[Opening Supplied material section]

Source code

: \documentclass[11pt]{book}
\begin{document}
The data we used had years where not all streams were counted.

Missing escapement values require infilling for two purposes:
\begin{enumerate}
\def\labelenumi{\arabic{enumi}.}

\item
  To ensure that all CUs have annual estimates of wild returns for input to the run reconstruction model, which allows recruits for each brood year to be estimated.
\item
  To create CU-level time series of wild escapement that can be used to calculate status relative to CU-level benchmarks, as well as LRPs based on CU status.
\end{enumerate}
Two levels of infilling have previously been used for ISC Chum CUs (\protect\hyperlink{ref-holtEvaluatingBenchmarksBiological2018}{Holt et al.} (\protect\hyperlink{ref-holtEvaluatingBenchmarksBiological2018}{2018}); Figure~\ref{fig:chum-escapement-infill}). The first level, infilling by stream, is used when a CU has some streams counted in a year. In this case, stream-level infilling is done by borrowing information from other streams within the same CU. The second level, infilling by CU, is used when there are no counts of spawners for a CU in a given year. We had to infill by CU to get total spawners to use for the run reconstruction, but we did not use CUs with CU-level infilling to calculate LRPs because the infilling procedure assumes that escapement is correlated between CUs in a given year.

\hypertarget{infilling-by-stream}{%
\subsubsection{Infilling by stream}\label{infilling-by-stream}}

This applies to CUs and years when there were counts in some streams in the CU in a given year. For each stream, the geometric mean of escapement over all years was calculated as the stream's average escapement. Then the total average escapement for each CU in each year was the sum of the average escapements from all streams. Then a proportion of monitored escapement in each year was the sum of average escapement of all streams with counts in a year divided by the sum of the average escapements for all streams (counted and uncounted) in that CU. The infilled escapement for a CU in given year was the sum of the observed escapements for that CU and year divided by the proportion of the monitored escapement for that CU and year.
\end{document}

[Closing Supplied material section]

What needs to be done ::
Please go through the material and return each line where the word "wild" appears.

Written solution ::
  To ensure that all CUs have annual estimates of wild returns for input to the run reconstruction model, which allows recruits for each brood year to be estimated.
  To create CU-level time series of wild escapement that can be used to calculate status relative to CU-level benchmarks, as well as LRPs based on CU status.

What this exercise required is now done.